TEXT PROVIDED:
The Commemorative medal for voluntary service in Free France (Médaille commémorative des services volontaires dans la France libre) was a French commemorative war medal established by decree on 4 April 1946 on the 1945 proposition of general Edgard de Larminat to the Minister to the armies.

The general proposed the creation of a distinctive award for the members of the Free French Forces who fought the Axis forces on most fronts during World War II. Beginning with a modest 7,000 men in July 1940, the Free French Forces had grown to approximately 70,000 by June 1942 and were especially active in North Africa, where they particularly distinguished themselves during the Battle of Bir Hakeim. These forces would later form the nucleus of the 1st Free French Division which distinguished itself in the Italian campaign of 1944 under general Koenig and of the 2nd Armoured Division in the liberation of Paris under general Leclerc.

Also, part of the whole, the Free French Naval Forces and Free French Air Force, although limited in numbers and equipment nonetheless took part in most major engagements alongside allied forces including in the Soviet Union. Free French Forces had grown to over half a million by 1944 and numbered well over a million in 1945, they were instrumental in the final liberation of their country and participated in the invasion of Nazi Germany.

==Award statute==
The Commemorative medal for voluntary service in Free France was awarded to all persons, civilian or military, French or foreign nationals:
- having voluntarily contracted in the Free French Forces (including Free French air and naval forces) prior to 1 August 1943 (for soldiers);
- having effectively served Free France on the territories controlled by the National Committee in London and in foreign countries prior to 1 August 1943 (for civil servants).

STUDY QUESTIONS:
**a.** Answer these questions from the text on the Free France commemorative medal, marking each answer with the same numeral:
(i) On what date was the medal established by decree?
(ii) About how many men did the Free French Forces number by June 1942?
(iii) Soldiers had to have voluntarily contracted in the Free French Forces before what date to receive the medal?
**b.** Translate this sentence from the text on the Free France commemorative medal into Spanish: "The general proposed the creation of a distinctive award for the members of the Free French Forces who fought the Axis forces on most fronts during World War II."
**c.** Write what comes next in the text on the Free France commemorative medal, picking up after its last sentence.

RECORDS SHOWN:

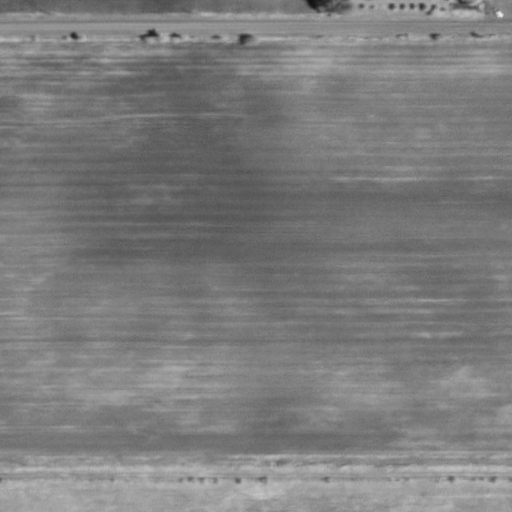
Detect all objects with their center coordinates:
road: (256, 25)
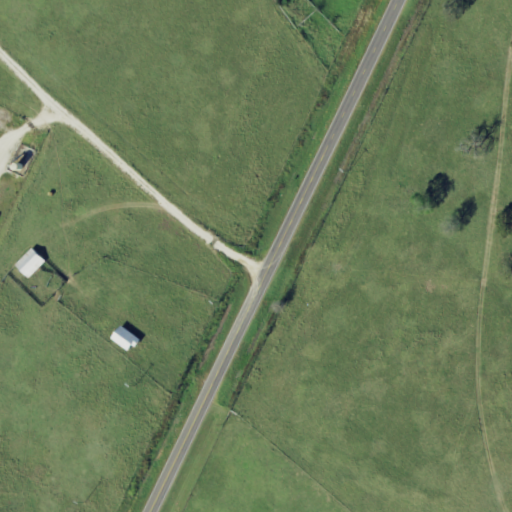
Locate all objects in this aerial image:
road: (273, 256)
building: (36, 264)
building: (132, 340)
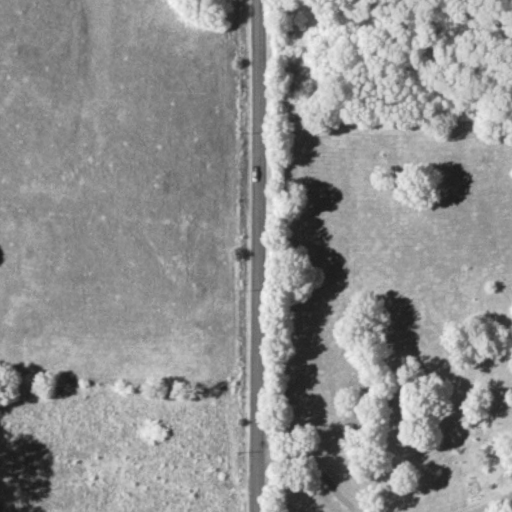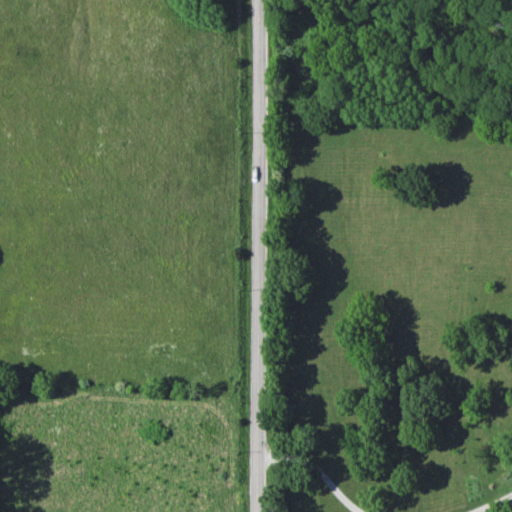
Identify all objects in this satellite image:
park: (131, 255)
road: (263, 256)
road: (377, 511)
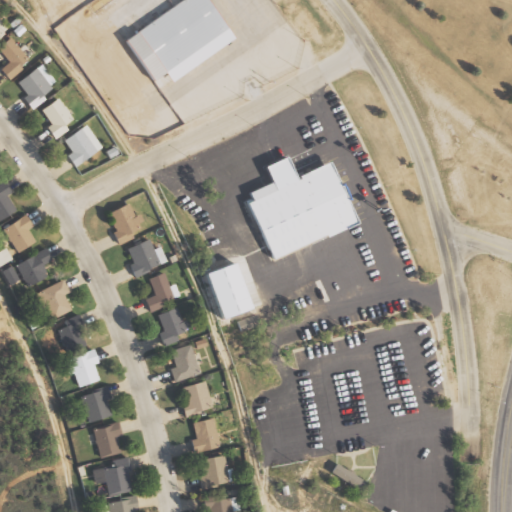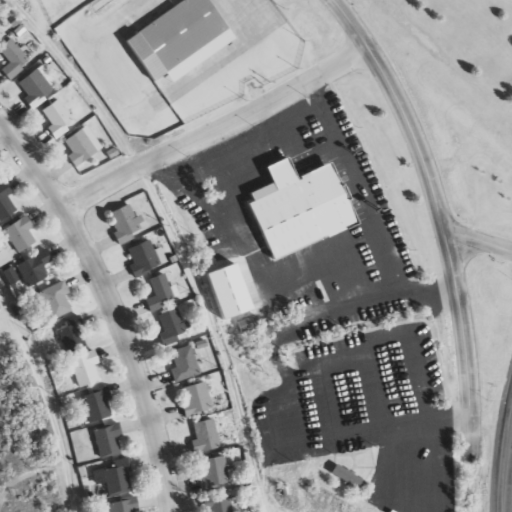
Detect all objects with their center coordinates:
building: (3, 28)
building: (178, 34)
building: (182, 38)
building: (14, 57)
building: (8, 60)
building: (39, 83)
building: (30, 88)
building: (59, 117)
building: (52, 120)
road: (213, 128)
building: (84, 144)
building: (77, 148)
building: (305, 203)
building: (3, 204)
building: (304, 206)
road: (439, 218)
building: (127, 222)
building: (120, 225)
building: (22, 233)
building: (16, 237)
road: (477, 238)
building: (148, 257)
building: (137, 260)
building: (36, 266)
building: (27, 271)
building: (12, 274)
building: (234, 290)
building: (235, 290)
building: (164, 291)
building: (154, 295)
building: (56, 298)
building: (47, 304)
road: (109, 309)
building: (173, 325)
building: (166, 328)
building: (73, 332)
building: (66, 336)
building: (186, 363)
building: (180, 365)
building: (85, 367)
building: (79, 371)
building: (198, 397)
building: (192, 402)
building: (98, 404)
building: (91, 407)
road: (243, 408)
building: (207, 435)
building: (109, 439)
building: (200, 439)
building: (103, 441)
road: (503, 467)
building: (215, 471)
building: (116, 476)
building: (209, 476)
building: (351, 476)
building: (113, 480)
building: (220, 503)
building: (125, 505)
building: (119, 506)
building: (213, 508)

* * *

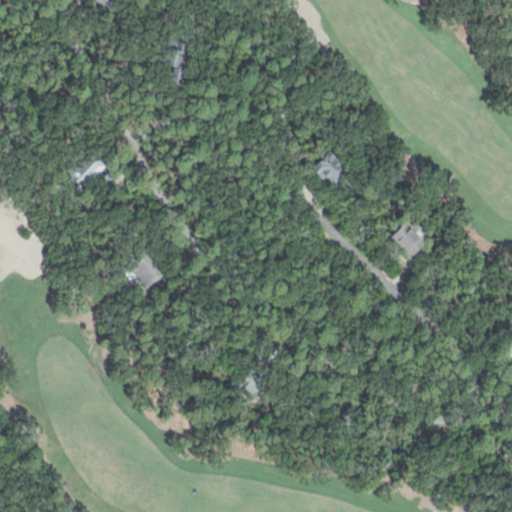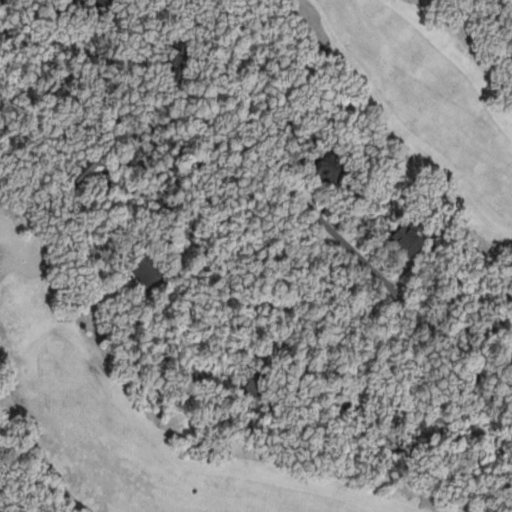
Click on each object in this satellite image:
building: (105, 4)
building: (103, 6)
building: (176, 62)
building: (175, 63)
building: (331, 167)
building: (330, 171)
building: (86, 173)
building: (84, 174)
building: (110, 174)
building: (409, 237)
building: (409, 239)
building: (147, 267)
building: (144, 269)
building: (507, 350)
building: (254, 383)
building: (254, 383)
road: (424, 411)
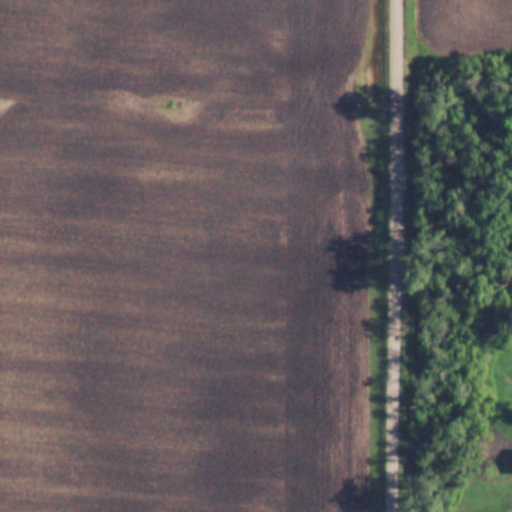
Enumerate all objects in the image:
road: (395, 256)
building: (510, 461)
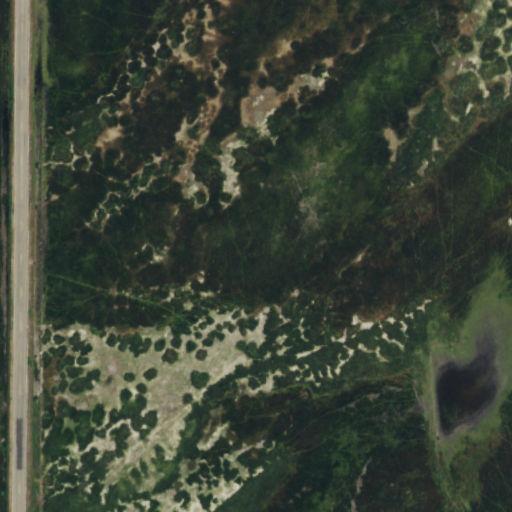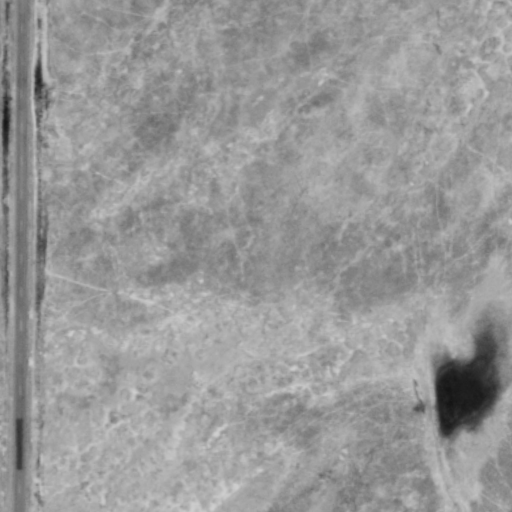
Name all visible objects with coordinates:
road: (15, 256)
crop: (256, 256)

ANSWERS TO EACH TASK:
**a.**
(i) 4 April 1946
(ii) Approximately 70,000
(iii) 1 August 1943

**b.** El general propuso la creación de una condecoración distintiva para los miembros de las Fuerzas Francesas Libres que combatieron contra las fuerzas del Eje en la mayoría de los frentes durante la Segunda Guerra Mundial.

**c.**
The medal was bestowed accompanied by an award certificate and was often accompanied by a scroll signed by General Charles de Gaulle with the following message in French: "Answering the call of France in mortal peril, you rallied to the Free French Forces. You were of those who, in the front ranks, allowed it to win final victory! At the moment where the goal is attained, I want to thank you in friendship, simply, in the name of France! 1 September 1945."

Upon application for the award, a committee would examine and confirm or deny membership in the Free French Forces. This committee, presided by a superior staff officer of the Free French Forces, was composed of:
- an officer of each of the three services;
- a representative of the Merchant Navy;
- a representative of the Ministry of the Colonies
- a representative of civil services of the former National Committee in London;
- a representative of intelligence and action networks affiliated with the former National Committee in London;
- a member of the office of the committee of the Order of Liberation.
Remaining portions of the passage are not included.